With the devaluation of the Pound, inflation is bound to increase and the Bank of England, which is an independent body, will have no choice but to increase interest rates which will have a very significant effect on mortgage rates. Britain is a property-owning democracy, where everyone dreams of owning a house and the first thing anyone who gets employment does, is joining the property-ladder. Get a flat first, and as your income increases move to a larger unit. The only way to do this, except for the very few born with a silver-spoon in their mouth, is by getting a mortgage. Therefore, the mortgage rate is vitally important and it depends on the interest rate fixed by the Bank of England. As it is very likely that the Bank of England would be forced to increase interest rates sharply, many lenders have stopped giving mortgages altogether, which is causing utter confusion.

The other significant development is that the projected interest rates for government borrowing have increased sharply; just what happened with Sri Lanka leading to near bankruptcy! As this may severely affect pension funds too, the Bank of England has stepped in with the urgent measure of buying-back government bonds, which seems to have stabilised the situation, for the moment.

In an unprecedented move, the IMF has issued a statement expressing concern that the measures announced in the mini-budget are likely to have an adverse effect and may widen disparities. IMF usually does not comment on the actions of G7 countries, usually reserving such comments when referring to developing countries, especially when a new government comes to power and attempts economic reform.

Just like Ranil, who was propelled to the presidency by a stroke of luck, Liz Trust, who became PM with the votes of around 80,000 Conservative party members, has no public mandate but seems to be taking drastic measures. Considering that she is showering concession after concession on the rich and the private sector, one wonders whether she is trying to carve out positions for her lackeys and herself in the future, following the very likely defeat at the next general election. Anyway, most British Prime Ministers earn much more after they leave office!
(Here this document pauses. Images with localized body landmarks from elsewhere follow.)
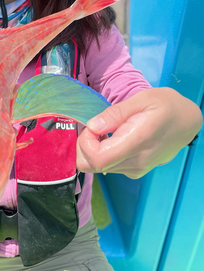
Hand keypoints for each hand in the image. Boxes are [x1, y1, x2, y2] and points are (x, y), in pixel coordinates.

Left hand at [76, 87, 201, 177]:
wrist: (186, 122)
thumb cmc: (165, 105)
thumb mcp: (141, 99)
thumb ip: (115, 113)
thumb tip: (92, 126)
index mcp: (137, 141)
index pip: (98, 159)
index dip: (85, 144)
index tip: (89, 126)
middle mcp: (136, 162)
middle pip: (93, 166)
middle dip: (83, 147)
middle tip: (90, 128)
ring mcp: (136, 169)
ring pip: (98, 168)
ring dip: (91, 150)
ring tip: (102, 130)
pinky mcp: (135, 171)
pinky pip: (108, 167)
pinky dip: (100, 154)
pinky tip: (108, 138)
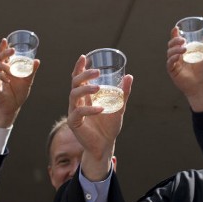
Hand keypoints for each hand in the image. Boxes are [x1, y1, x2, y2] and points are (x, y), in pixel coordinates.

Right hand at [0, 38, 39, 127]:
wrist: (13, 106)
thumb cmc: (19, 93)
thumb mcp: (27, 81)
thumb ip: (31, 71)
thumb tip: (37, 60)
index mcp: (6, 68)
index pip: (2, 55)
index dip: (2, 47)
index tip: (5, 40)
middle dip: (4, 52)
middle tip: (12, 50)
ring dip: (3, 65)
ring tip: (10, 69)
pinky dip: (1, 76)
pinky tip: (8, 79)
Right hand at [67, 54, 132, 180]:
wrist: (105, 145)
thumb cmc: (109, 126)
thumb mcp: (119, 107)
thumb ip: (123, 93)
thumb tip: (129, 76)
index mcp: (86, 96)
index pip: (79, 78)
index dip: (79, 67)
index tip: (84, 57)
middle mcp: (78, 102)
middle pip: (75, 83)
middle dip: (83, 74)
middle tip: (96, 71)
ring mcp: (74, 112)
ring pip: (74, 95)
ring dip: (86, 89)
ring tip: (98, 88)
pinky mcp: (74, 123)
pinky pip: (78, 112)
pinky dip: (90, 109)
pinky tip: (101, 109)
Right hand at [166, 26, 202, 111]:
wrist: (201, 86)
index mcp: (184, 51)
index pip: (177, 41)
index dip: (175, 34)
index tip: (176, 28)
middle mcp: (177, 56)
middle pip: (171, 45)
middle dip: (175, 40)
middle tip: (183, 40)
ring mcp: (174, 63)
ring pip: (169, 52)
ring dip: (175, 49)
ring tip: (184, 49)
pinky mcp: (172, 71)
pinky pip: (170, 63)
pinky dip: (173, 58)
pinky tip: (179, 56)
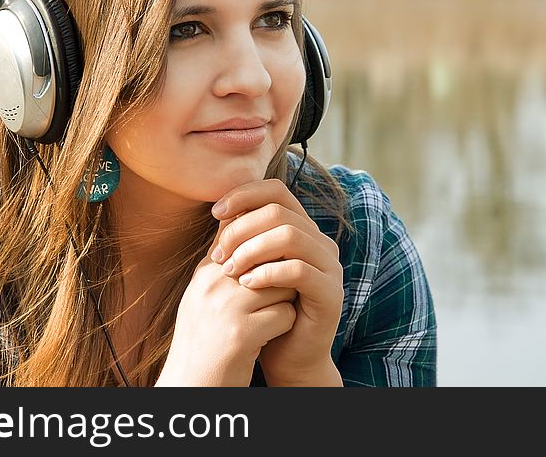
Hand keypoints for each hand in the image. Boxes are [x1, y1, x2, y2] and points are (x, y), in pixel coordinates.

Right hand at [156, 233, 297, 386]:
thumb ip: (224, 266)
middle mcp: (213, 283)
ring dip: (284, 301)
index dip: (266, 244)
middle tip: (277, 295)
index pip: (242, 233)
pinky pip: (285, 313)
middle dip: (281, 274)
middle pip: (269, 256)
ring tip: (267, 318)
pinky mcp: (241, 333)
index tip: (274, 263)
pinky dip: (284, 326)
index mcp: (206, 272)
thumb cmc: (204, 342)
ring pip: (282, 283)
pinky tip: (267, 337)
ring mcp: (225, 307)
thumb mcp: (205, 297)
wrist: (190, 388)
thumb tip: (244, 230)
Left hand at [211, 179, 342, 384]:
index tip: (215, 213)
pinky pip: (299, 270)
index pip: (276, 190)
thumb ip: (241, 238)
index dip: (244, 195)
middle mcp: (320, 241)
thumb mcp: (248, 266)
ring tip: (230, 270)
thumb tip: (220, 208)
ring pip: (290, 236)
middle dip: (241, 228)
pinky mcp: (331, 292)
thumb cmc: (263, 308)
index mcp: (302, 228)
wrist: (286, 355)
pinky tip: (246, 285)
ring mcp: (329, 266)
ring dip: (252, 250)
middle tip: (218, 255)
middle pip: (279, 211)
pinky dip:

By the way, Liz Truss is very much like a Sri Lankan politician. She was born to a Labour-supporting family and in her youth, while being in Glasgow with her family, joined protests demanding the resignation of Margaret Thatcher, shouting “Go, Maggie, go!”. In Oxford University she was with the Liberals and spoke for the abolition of the monarchy. As she took to active politics, she changed sides and joined the Conservative party, and had an extra-marital affair with her Conservative mentor. He faced a divorce but she was able to patch-up with her husband and went on to have two daughters with him. Having lost the elections in 2001 and 2005 in different electorates, when she was selected as the 2009 candidate for a safe Conservative seat in Norfolk, some rich farmers in the party objected to her selection because of this but she overcame them; dubbed ‘the Turnip Taliban’.

Liz Truss’ policies now seem more Thatcherite than even Thatcher’s and what they will do to the UK is anybody’s guess. For the moment, it looks as if they are working counterproductive to the needs of the British economy and do hope she will not make Sri Lanka out of Britain!